TASK DESCRIPTION:
Check each line of the records for "situation"; collect those that have it.
--- START ---
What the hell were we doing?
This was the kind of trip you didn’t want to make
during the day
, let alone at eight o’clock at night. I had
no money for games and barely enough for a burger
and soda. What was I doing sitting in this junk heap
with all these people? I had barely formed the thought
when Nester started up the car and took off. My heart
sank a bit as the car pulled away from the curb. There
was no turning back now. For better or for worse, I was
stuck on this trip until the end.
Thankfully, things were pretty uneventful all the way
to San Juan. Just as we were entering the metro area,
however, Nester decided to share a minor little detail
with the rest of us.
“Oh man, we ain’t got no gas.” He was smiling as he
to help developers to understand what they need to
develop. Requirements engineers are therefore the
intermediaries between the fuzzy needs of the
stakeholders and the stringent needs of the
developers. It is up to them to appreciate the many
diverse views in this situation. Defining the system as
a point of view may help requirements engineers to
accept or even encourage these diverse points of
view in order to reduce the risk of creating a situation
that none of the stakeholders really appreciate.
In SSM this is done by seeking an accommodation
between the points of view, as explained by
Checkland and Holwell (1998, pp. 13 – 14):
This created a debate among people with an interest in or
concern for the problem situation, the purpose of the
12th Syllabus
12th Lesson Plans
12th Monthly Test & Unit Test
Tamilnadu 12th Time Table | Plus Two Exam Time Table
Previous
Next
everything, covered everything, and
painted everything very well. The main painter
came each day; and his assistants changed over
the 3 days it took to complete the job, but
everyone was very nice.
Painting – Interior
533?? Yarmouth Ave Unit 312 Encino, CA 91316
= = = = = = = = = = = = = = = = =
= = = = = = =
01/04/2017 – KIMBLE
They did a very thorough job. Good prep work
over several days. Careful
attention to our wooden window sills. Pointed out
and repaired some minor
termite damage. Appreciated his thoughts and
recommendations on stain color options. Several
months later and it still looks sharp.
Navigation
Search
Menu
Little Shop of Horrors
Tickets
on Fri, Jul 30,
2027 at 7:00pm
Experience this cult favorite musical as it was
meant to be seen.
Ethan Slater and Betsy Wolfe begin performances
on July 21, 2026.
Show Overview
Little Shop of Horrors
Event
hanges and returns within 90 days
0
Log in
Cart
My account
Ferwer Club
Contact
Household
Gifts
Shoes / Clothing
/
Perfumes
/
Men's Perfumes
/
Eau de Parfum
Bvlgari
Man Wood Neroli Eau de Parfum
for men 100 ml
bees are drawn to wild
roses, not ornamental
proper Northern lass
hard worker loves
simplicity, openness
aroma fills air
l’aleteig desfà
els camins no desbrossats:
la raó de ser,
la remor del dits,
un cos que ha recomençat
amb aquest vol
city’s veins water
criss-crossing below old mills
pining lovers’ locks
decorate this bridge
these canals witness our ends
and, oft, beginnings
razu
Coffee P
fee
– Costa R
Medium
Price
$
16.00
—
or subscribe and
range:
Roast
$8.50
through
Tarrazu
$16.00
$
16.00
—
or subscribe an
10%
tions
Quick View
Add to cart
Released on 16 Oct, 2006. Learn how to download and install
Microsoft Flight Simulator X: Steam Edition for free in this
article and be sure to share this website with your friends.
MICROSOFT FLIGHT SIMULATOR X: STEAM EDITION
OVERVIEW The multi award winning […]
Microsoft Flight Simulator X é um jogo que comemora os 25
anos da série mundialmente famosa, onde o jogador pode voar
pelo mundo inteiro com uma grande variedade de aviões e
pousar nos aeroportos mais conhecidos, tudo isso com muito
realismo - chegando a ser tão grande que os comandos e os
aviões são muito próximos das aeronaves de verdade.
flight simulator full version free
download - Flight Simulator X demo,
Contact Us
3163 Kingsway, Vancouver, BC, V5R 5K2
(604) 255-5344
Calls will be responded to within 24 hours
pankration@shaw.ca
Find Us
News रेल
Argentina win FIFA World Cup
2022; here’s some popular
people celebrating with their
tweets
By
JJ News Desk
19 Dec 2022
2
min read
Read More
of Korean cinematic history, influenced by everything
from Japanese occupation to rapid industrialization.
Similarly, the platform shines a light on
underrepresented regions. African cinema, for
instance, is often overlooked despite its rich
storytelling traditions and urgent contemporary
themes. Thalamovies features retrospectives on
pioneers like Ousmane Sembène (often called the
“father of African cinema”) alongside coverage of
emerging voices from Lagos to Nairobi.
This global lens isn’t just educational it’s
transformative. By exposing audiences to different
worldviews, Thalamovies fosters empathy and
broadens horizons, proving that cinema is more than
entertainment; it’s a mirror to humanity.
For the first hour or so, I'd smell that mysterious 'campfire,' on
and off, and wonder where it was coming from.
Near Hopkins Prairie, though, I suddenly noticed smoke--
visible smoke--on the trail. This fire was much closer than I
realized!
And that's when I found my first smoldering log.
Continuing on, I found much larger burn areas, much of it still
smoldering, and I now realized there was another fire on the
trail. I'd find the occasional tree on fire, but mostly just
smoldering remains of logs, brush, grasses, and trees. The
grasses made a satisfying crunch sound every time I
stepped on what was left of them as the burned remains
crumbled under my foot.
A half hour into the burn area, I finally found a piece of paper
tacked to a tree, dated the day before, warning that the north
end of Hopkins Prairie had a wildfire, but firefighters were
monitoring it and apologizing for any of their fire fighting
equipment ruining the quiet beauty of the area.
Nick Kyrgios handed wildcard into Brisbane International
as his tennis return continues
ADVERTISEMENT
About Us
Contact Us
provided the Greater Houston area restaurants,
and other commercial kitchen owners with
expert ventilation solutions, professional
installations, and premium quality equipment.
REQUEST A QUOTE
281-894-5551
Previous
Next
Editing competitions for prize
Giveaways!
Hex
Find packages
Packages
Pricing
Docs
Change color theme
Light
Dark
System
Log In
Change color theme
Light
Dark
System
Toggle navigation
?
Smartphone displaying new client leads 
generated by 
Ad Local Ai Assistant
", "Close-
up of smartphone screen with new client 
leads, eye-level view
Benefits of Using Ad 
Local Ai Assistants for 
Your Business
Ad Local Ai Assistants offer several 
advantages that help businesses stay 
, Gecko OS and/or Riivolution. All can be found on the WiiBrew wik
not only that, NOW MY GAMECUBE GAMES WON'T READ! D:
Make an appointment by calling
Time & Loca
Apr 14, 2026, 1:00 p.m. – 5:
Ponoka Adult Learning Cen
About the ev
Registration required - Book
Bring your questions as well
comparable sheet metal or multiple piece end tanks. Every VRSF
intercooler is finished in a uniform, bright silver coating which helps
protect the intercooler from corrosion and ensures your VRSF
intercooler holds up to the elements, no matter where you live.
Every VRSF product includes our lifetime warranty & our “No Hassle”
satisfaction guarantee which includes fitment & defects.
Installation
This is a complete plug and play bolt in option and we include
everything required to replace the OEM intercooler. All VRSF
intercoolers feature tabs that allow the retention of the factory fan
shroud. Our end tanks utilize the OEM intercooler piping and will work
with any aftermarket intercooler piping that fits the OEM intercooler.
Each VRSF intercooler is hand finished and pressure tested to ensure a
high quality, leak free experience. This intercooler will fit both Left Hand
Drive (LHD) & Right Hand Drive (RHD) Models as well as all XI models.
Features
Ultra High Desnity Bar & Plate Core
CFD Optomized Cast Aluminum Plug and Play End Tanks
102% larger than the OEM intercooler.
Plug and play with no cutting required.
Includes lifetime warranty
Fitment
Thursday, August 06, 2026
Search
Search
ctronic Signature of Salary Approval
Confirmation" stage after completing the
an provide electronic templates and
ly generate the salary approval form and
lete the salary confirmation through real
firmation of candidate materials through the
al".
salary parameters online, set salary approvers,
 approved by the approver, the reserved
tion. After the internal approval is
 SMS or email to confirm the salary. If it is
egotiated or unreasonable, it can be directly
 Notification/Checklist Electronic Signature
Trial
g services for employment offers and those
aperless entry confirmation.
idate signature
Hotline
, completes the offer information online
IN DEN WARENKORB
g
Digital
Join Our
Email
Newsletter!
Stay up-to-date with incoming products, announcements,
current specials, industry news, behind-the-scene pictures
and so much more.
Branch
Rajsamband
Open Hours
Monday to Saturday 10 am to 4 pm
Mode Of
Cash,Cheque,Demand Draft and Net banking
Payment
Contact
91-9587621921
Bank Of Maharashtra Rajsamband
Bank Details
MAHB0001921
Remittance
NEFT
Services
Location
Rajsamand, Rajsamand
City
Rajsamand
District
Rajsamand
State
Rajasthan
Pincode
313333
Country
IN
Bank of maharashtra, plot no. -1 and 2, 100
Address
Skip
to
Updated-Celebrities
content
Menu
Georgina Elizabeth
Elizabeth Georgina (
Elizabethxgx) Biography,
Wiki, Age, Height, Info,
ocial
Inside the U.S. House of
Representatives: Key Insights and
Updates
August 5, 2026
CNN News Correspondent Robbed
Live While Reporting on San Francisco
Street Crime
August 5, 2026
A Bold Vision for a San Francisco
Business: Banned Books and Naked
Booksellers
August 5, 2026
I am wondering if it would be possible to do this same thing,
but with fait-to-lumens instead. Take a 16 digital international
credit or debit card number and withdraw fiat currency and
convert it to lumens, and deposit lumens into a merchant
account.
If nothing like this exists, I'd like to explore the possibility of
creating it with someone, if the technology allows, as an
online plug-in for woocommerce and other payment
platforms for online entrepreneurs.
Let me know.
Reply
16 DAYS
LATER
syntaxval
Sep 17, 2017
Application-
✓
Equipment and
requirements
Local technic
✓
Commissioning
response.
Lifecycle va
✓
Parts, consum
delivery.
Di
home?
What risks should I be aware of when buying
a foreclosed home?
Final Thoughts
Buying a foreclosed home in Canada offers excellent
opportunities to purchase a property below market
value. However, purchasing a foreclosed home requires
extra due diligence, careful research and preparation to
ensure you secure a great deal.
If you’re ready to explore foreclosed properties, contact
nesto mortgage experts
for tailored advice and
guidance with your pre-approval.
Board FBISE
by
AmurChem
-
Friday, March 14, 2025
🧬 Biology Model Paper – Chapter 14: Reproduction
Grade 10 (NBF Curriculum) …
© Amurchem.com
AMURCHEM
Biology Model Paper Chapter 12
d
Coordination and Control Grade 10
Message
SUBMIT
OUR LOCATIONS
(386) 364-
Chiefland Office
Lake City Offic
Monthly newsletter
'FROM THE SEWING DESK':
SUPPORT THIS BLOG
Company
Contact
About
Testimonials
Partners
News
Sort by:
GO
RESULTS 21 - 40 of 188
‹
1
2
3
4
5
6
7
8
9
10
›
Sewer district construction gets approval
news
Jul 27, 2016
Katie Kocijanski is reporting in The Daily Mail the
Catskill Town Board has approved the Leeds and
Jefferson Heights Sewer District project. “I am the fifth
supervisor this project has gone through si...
--- END ---
YOUR RESPONSE:
diverse views in this situation. Defining the system as
view in order to reduce the risk of creating a situation
concern for the problem situation, the purpose of the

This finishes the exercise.